Saved data entries:
»»
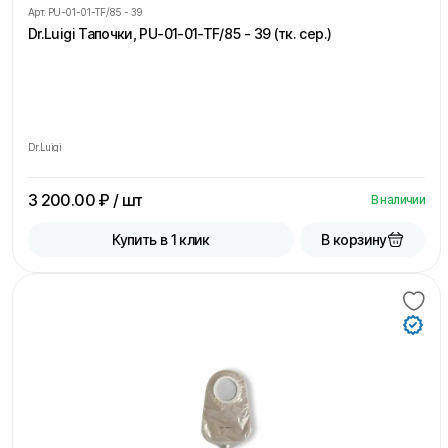
Арт.
PU-01-01-TF/85 - 39
Dr.Luigi Тапочки, PU-01-01-TF/85 - 39 (тк. сер.)
Dr.Luigi
3 200.00
₽ / шт
В наличии
В корзину
Купить в 1 клик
««
■ **Activity**
Take every line from the records above that has the word "Luigi" and copy it.

■ **Solution to this exercise**
Dr.Luigi Тапочки, PU-01-01-TF/85 - 39 (тк. сер.)
Dr.Luigi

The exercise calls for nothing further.